Bukan mereka mengikuti Chi Wang, memang satu jalan menuju kampus, mereka tidak naik bus, mobilnya parkir di dekat situ, jadi kebetulan saja.
Zuo Qianxing berkata pada Xie Siheng, "Anak itu dihampiri, mau kita bantu?"
Xie Siheng berkata, "Tidak perlu."
Sikap tenang itu menunjukkan ia punya kepercayaan diri, tidak perlu ikut campur.
Zuo Qianxing, "Kau kok dingin sekali, mereka bertiga besar semua, kalau sampai babak belur bagaimana?"
"..." Xie Siheng tetap dingin, bahkan rambutnya seolah berkata 'bukan urusanku', "Lapor polisi saja."

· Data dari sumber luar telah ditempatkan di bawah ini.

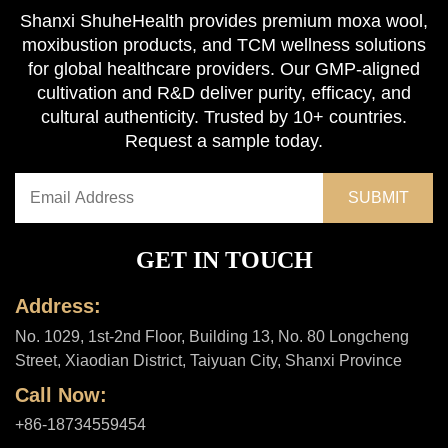
Shanxi ShuheHealth provides premium moxa wool,
moxibustion products, and TCM wellness solutions
for global healthcare providers. Our GMP-aligned
cultivation and R&D deliver purity, efficacy, and
cultural authenticity. Trusted by 10+ countries.
Request a sample today.
GET IN TOUCH
Address:
No. 1029, 1st-2nd Floor, Building 13, No. 80 Longcheng
Street, Xiaodian District, Taiyuan City, Shanxi Province
Call Now:
+86-18734559454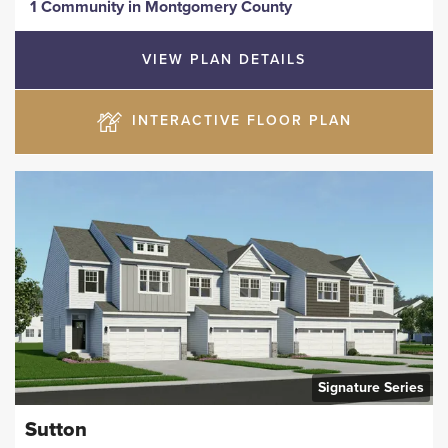
1 Community
in
Montgomery County
VIEW PLAN DETAILS
INTERACTIVE FLOOR PLAN
Signature Series
Sutton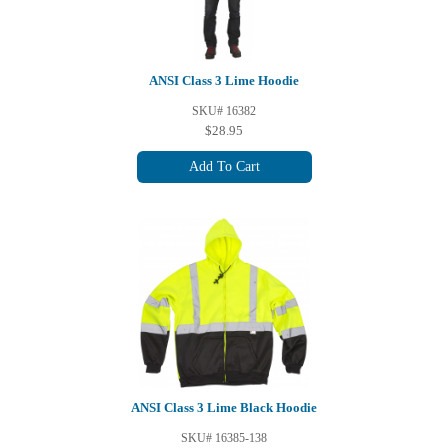
ANSI Class 3 Lime Hoodie
SKU# 16382
$28.95
Add To Cart
ANSI Class 3 Lime Black Hoodie
SKU# 16385-138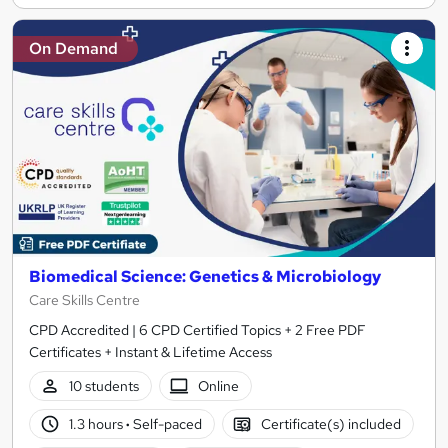
On Demand
Biomedical Science: Genetics & Microbiology
Care Skills Centre
CPD Accredited | 6 CPD Certified Topics + 2 Free PDF
Certificates + Instant & Lifetime Access
10 students
Online
1.3 hours
·
Self-paced
Certificate(s) included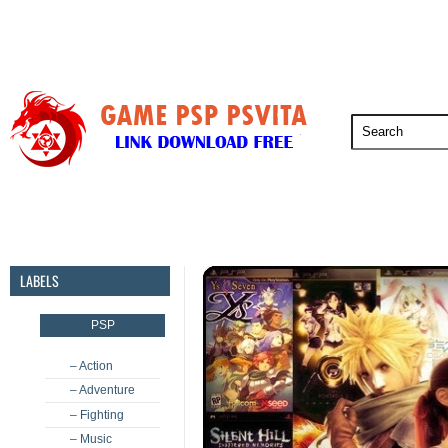
PSP
PSVita
PS5
PS4
PS3
LABELS
PSP
– Action
– Adventure
– Fighting
– Music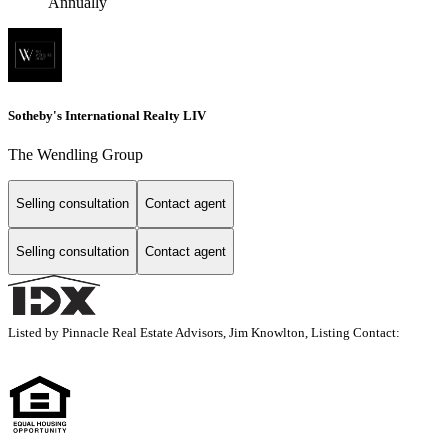
Annually
Sotheby's International Realty LIV
The Wendling Group
Selling consultation
Contact agent
Selling consultation
Contact agent
Listed by Pinnacle Real Estate Advisors, Jim Knowlton, Listing Contact: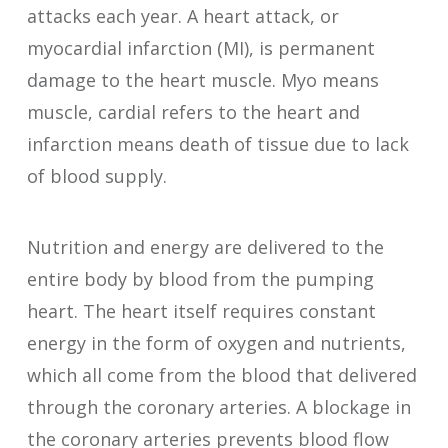
attacks each year. A heart attack, or
myocardial infarction (MI), is permanent
damage to the heart muscle. Myo means
muscle, cardial refers to the heart and
infarction means death of tissue due to lack
of blood supply.
Nutrition and energy are delivered to the
entire body by blood from the pumping
heart. The heart itself requires constant
energy in the form of oxygen and nutrients,
which all come from the blood that delivered
through the coronary arteries. A blockage in
the coronary arteries prevents blood flow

Zuo Qianxing melihat Xie Siheng tidak bergerak, ia pun mendekat ke gang, siap meneriaki untuk membantu, tapi ia melihat Chi Wang menendang satu orang, lalu mencengkeram kerah Kong Tianxi dan siap menghajar.
Kong Tianxi ketakutan, buru-buru memohon, "Jangan, ayo bicara baik-baik."
Chi Wang tersenyum, "Tapi kau tidak mau dengar."
Tinju langsung mendarat di wajah Kong Tianxi, membuatnya menjerit.
Zuo Qianxing: "..."
Ia pun mundur, tidak menyangka anak itu yang terlihat polos, ternyata pukulannya seperti karung tinju.